Um livro de contos, que poderia até ser um romance, posto que é tomado pela unidade
temática. Como se, e aí vou chegando próximo ao que propõe o título do livro, o homem
fosse uma máquina vazia, habitada ocasionalmente e ocasionalmente esvaziada, em
contato com o mundo por intermédio de uma lente. Suas personagens são vigiadas pelo
narrador, que é uma câmera, que faz cortes, panorâmicas, seleciona os espaços e encurta
as passagens de um cenário a outro. Mas as personagens são também vazias, melhor, são
temporárias, efêmeras. É impressionante a quantidade de corpos mortos nesses seus
contos. Não raro um homem acorda ao lado de um corpo sem vida. E, não raro, esse corpo
sem vida é deixado em cima de uma cama, enquanto o narrador personagem perambula
pela cidade.
No primeiro conto, “No dorso das horas”, Noll confunde vida e espetáculo, as lentes
das câmeras e dos olhos. Palavras e expressões descontextualizadas já conduzem a este
caminho. São exemplos delas: imagem, documentário, iluminação especial, a câmera
focava, a câmera me seguisse, aparato de som, filmagens e etc. Vamos ao conto:
O que vemos é uma cena - não tem como escapar dessas expressões - onde o
homem descreve como fora conduzido a atuar dentro de uma casa desconhecida, sob o
comando de um diretor, vazio de suas preferências ou de sua consciência e surpreendido
pelo enlace amoroso com a própria filha, médica. O que isso seria? Uma projeção erótica
com uma psiquiatra, a fuga para uma situação forjada depois do pai ter violentado sua filha?
São muitas as possibilidades. Noll dirige a narrativa, mas não completa os seus sentidos.
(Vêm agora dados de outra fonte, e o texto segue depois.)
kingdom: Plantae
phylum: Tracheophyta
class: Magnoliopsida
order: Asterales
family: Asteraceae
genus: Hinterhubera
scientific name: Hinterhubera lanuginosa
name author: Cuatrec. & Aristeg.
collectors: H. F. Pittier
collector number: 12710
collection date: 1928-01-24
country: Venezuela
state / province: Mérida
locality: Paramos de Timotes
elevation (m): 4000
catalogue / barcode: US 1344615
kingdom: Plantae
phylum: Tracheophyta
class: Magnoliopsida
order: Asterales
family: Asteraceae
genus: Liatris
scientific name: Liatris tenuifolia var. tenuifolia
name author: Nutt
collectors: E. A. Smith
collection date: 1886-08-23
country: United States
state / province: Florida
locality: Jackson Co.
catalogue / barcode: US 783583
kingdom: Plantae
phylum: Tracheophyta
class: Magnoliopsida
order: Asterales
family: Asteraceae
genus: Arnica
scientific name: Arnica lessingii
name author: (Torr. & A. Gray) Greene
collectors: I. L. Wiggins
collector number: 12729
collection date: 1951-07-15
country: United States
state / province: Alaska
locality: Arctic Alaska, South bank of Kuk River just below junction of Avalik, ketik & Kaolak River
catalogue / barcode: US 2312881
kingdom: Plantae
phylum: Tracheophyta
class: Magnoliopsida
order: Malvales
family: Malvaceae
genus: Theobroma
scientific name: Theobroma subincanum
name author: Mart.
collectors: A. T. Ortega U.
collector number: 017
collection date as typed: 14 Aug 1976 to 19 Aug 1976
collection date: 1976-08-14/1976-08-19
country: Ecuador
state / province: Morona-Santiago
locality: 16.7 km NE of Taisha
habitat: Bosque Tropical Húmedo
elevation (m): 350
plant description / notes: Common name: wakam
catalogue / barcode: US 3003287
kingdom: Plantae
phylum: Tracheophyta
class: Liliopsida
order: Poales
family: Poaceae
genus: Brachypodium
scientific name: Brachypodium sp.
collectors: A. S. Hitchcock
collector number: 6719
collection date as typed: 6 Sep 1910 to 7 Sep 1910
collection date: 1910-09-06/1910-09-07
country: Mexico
Faz isso por intermédio do leitor.
Percebo que este primeiro conto coaduna todas os outros. Traz a ideia do
homem-câmera, um homem-máquina. Vazio, guiado por uma voz externa, confuso,
passageiro. Traz o desconforto gerado pela relação pai e filha, mais na frente pelo
vivo-morto; sonho-realidade; tempo-espaço etc.
É importante destacar que essa alusão à câmera, ao homem-máquina, toma de
empréstimo os dados da realidade: a dos meios de comunicação - do cinema, da televisão -
porém, toma de empréstimo muito mais a realidade que nos alcança como homens
contemporâneos, vazios de sentido, homens sem tempo, sem espaço. Homens oníricos. O
paralelo entre o formato de suas narrativas e os sonhos é inevitável.
Primeiro porque os contos, e isso é próprio dos contos, condessam uma história
estendida, em poucas linhas. No caso de Noll, esse efeito de condensação é ampliado
porque o fluxo de pensamento passa imediatamente a ser ação.